Who should fear Arvind Kejriwal more - Narendra Modi or Rahul Gandhi?
With Arvind Kejriwal-led Aam Aadmi Party (AAP) pulling off an extraordinary performance in the Delhi Assembly Elections and now setting its eyes on the 2014 Lok Sabha polls, the big question now is which party`s fortunes would the AAP hit the most - Congress or BJP.
Kejriwal, who tapped into public anger to take the AAP to the corridors of power, is certainly a new phenomenon in the Indian political arena. The newly-elected Delhi Chief Minister is sure to give both Congress vice president Rahul Gandhi and BJP`s prime ministerial candidate Narendra Modi sleepless nights with his politics of `change`, which has been received well by the `aam aadmi`. Undoubtedly, he has rewritten the rule of the game with many seasoned politicians now accepting that they need to learn from the AAP.

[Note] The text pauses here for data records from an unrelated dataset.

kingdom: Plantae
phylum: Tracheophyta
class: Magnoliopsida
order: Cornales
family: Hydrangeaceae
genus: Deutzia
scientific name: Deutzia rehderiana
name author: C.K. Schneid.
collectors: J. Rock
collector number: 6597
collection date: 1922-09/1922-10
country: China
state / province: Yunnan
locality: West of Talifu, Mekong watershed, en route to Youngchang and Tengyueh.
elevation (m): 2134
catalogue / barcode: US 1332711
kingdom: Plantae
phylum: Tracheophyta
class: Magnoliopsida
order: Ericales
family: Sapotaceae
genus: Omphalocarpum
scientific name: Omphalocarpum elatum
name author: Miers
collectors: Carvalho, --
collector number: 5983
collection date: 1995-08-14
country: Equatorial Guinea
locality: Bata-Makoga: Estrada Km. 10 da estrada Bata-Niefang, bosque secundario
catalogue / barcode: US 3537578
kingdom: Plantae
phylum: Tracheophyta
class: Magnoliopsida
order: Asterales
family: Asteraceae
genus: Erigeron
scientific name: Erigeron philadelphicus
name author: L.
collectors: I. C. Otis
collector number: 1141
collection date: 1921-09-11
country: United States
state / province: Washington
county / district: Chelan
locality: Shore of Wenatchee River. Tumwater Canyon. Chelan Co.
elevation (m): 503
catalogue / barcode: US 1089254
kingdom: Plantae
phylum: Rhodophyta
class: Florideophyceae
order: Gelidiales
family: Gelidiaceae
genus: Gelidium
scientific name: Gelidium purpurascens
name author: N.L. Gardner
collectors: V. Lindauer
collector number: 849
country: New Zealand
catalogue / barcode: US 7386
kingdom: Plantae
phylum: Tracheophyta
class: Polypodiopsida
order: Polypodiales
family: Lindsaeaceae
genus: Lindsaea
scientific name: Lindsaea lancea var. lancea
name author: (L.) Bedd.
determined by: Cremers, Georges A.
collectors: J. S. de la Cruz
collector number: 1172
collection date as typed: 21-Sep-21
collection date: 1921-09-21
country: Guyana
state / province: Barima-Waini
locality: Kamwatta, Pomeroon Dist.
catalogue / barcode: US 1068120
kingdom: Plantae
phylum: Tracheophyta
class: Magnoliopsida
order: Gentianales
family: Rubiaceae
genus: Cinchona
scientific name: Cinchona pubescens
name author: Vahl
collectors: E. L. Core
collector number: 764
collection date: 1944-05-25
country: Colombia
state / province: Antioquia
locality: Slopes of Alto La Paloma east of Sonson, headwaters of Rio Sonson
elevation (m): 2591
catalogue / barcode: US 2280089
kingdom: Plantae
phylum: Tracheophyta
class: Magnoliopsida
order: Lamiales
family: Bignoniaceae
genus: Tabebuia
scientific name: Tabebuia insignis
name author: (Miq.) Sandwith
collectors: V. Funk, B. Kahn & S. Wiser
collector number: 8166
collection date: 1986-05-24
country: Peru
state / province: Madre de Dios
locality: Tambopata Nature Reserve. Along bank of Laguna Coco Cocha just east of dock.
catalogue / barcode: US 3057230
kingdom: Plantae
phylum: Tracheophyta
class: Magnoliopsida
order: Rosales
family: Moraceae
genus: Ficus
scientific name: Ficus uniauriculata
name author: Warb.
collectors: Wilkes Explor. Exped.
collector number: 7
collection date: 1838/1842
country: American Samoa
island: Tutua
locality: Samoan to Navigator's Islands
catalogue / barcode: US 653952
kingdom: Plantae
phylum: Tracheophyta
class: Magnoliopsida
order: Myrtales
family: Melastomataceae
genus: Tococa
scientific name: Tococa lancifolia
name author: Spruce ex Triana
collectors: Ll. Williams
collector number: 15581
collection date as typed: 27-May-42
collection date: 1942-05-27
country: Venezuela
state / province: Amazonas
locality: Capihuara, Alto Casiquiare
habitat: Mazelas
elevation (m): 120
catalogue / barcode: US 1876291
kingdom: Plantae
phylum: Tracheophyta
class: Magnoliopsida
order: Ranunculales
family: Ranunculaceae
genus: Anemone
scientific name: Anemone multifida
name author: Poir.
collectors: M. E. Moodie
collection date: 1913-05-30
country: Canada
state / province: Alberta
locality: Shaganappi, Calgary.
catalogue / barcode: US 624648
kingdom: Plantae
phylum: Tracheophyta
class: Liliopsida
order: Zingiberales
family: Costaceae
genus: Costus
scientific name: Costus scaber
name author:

For the first time in Indian history, a unique type of election campaigning and transparency in selection of candidates were practised during Delhi polls. The way `Aam Aadmi` CM Kejriwal met the people and convinced them to vote for his party, the way the new entrant managed funds and doled out tickets to low-profile people stunned everybody. Even the Congress, which has ruled the country for decades, had to acknowledge the fact, with its vice president Rahul Gandhi saying that the new party has succeeded by encouraging involvement of people and there is a need to learn from it.
And after being elected, Kejriwal and his party MLAs have gone full throttle to honour the promises they made to the electorate - unlike the other political parties. It was exceptional to see the CM designate and MLAs opting for metro ride, autos rather than taking government vehicles with red beacons. They have even refused government bungalows and security - making them more popular among people. In appearance at least, they seem to have been successful in representing themselves as true representatives of the common man.
While the Congress is certainly losing grip over the electorate, as was evident during the recent Assembly polls, the BJP under the leadership of Modi is undoubtedly surging ahead. The Gujarat Chief Minister successfully latched onto the anti-Congress mood and turned the tide towards the BJP. He has focussed on hitting the top Congress leadership in his speeches and is also quite popular amongst the youth brigade of the country.
But, the Delhi polls have changed the scenario, Modi, who was being seen as the only hope after Congress`s dismal performance, is facing a new threat from Kejriwal. The Magsaysay award winner is no less competent than the Gujarat CM. The past record of former officer of the Indian Revenue Services is his biggest asset as he goes on projecting himself as a viable alternative. The AAP convenor`s life has been quite interesting. He has not only worked with Mother Teresa`s organisation for two years, but also participated actively in RTI and Jan Lokpal movement. The biggest asset is his clean image during his tenure as an Income Tax officer and also he doesn`t carry any past baggage. On the other hand, Modi`s Gujarat riots tainted past is certainly what the `able administrator` wants to get rid of.
One of Modi`s biggest drawbacks is his unacceptability in the Muslim community, which forms 20 percent of the total Indian population.
Both Congress and the BJP had written off AAP before elections, but to their nightmare, the new political party not only succeeded in keeping the BJP away from power in Delhi, but also routed the grand old party from the national capital, which was considered to be Sheila Dikshit`s bastion, who herself lost to Kejriwal by a huge margin.
Kejriwal and his party have changed politics in the country and it`s for the first time that debates are being held on the real issues concerning the `aam aadmi`.
The BJP and Congress might be opting for a new strategy to tackle this new threat, as both realise that if the Delhi CM succeeds in implementing even half of the promises made by the AAP, he would certainly pose a big challenge to national parties in the upcoming General Elections.
Though AAP has attracted the Delhi voters, LS polls are a totally different ball game where caste and religion play a major factor. To what extent Kejriwal and team will be able to convince voters with their `Swaraj` politics is a wait-and-watch game, but at present the party faces a daunting task of stretching its wings, galvanising supporters and selecting `clean` candidates. If Kejriwal wants his party to win big in the upcoming polls, he has to play his cards cautiously as the BJP poster boy is no less popular in the country. Nearly a month ago, AAP leader Yogendra Yadav, in an interaction session with media personalities, had admitted that majority of Delhiites, who wanted Kejriwal as the CM, would vote for Modi in General Elections. He had also said that ever since Modi was appointed BJP`s PM candidate, the youth vote has tilted towards the Gujarat CM.
Whatever be the outcome of the 2014 elections, but with the entry of AAP, the dynamics have changed and undoubtedly the party poses a big challenge to Narendra Modi and the BJP, and not just the Congress and Rahul Gandhi.